One question about the way you suggested on the tailstock base alignment with the v blocks on the made "quill". Would that tell me if the base was let's say "rolled"? What I mean is the horizontal part of the base could still be let say 2 and 8 not at 3 and 9 with the quill still being aligned to the axis of surface grinder.  That would align the quill but not the base right? Or am I missing something?
 My guess is the chuck indexing fixture will be in the same shape. It does spin very well and putting the three jaw on it with the mt4 shank surprisingly with a dowel in the chuck it had .0007 runout. I'm sure it's in the same shape as the centers. That will a another project. 
I have so many questions on t&c grinders. Like alignment of head to axis, or index fixture to table or "0" degrees? Cutter flutes to chuck for indexing. Like said their is so much to learn with very little resources out there about the subject. Richard I really appreciate the information given I'm all ears on the advice of reconditioning of this t&c grinder. Im well aware of what I've got and I'm not looking for nasa tool room specs here. I just want to start out not behind the ball. Want to be able to grind my tooling and carbide as I wish and be confident it's cutting on all flutes. And when the centers don't align I think I've got a problem that needs some attention. Much appreciated thanks!


----------



## Bi11Hudson (Aug 20, 2018)

I'm about 3/4 asleep, and after looking 3 or 4 times at your tail stock, I'm still not sure of the ability to move said tail stock side to side. Sorry I'm so fuzzy yet. I think my eyes are bone weary tired.

There is, once you've smoothed the base, a way to "balance"(?) the truth of the tailstock to the head stock.
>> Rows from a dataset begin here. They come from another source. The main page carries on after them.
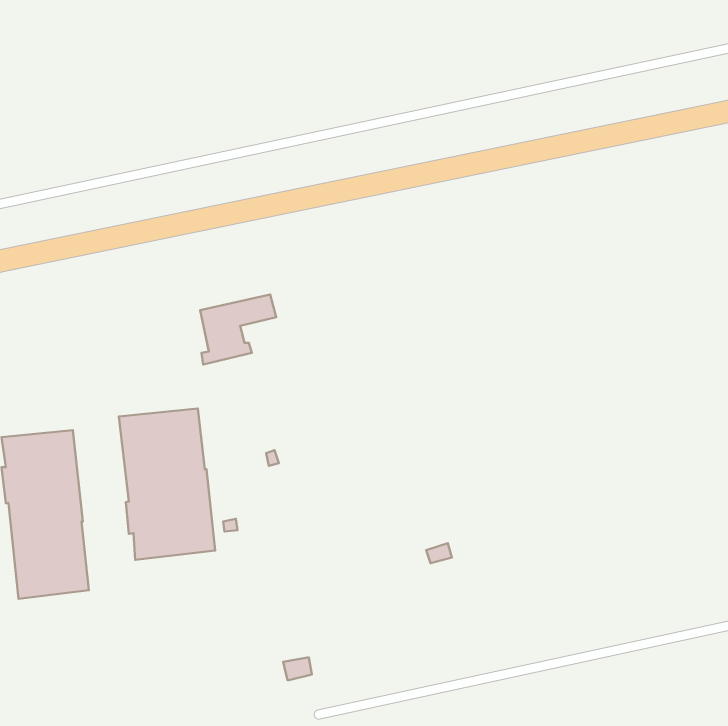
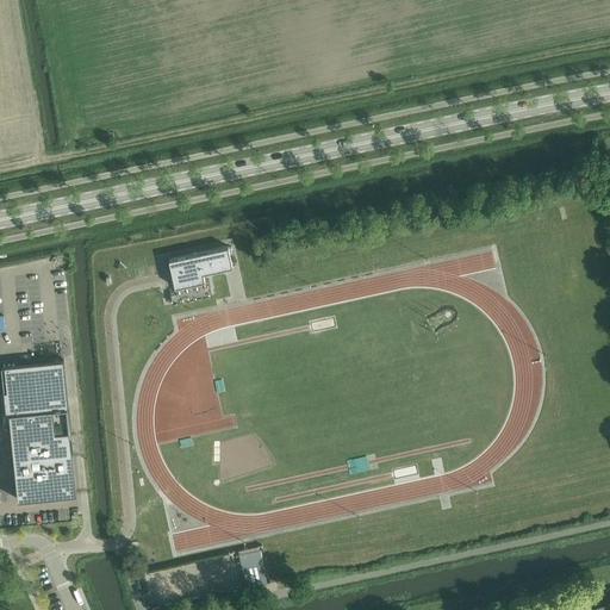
building: [119,409,215,560] -> none

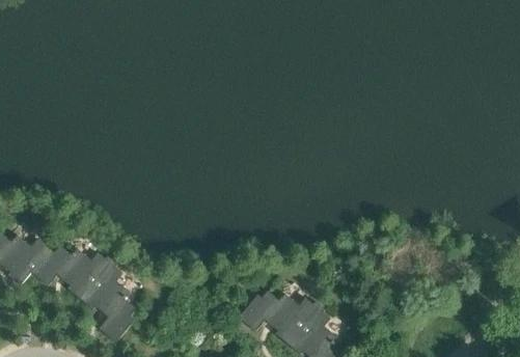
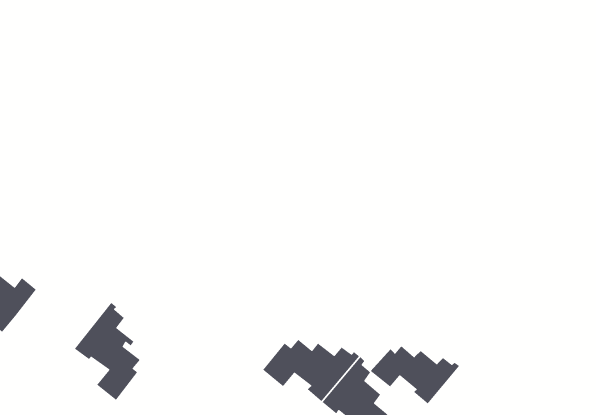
building: [31,245,111,299] -> none
building: none -> [370,345,460,404]

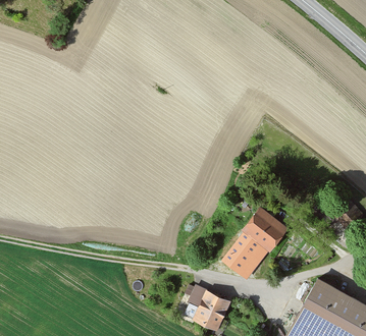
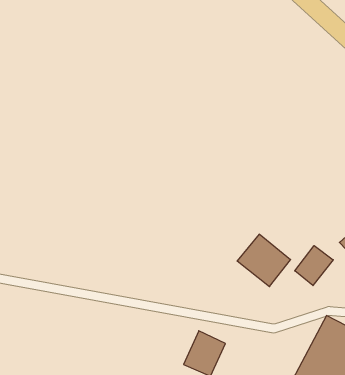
building: none -> [295,246,333,286]
building: [223,236,265,277] -> none

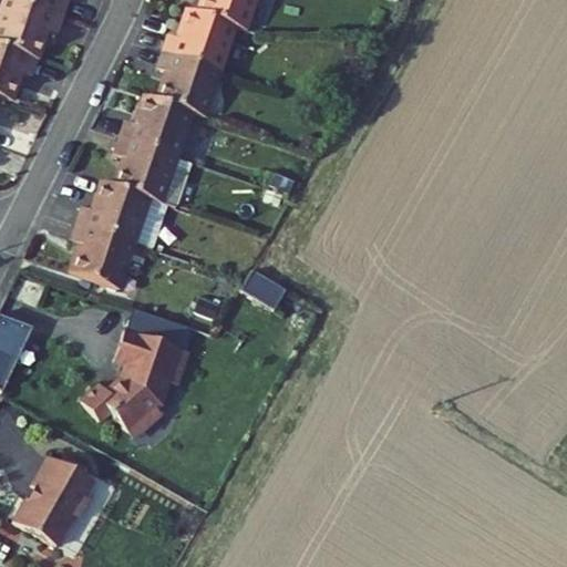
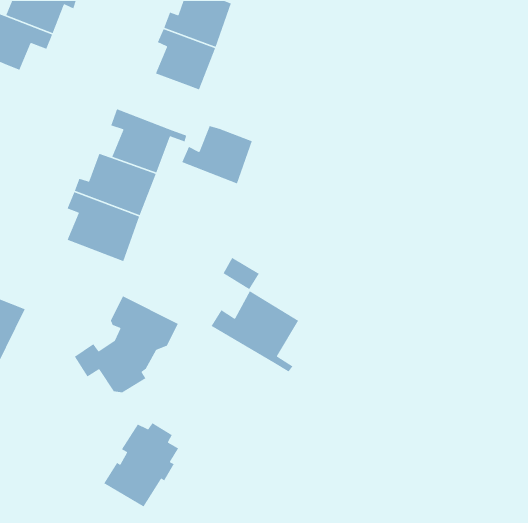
building: [124,84,200,147] -> [181,125,253,184]
building: none -> [210,290,299,373]
building: [18,446,99,537] -> [103,422,179,508]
It's not the "end-all" solution, but is rather a quick check to be done when setting up a touchy project. Take a piece of shim stock (I use a piece about 1 X 2 inches, 2-1/2X5cm) with head and tail centers run together. The tilt, or offset of the shim stock will show direction of the error. It doesn't need to be precision, a piece of business card stock will do. Basicly the same system as setting center height for a cutting tool. It should be square to the frame, any misalignment of the centers is indicated by tilt of the shim.

A piece of kitchen aluminium foil will serve to bring the tailstock up if it is too low. Simply placed in the "dovetail" on the tailstock to add a fuzz of height. If too thick, a coat of heavy paint may do. But foil is usually thinner than typing paper. Again, not the end-all solution but may well serve ti get the basic alignment done without a test bar.

Then again, I may just be babbling away. Not really knowing what I'm talkingabout.


----------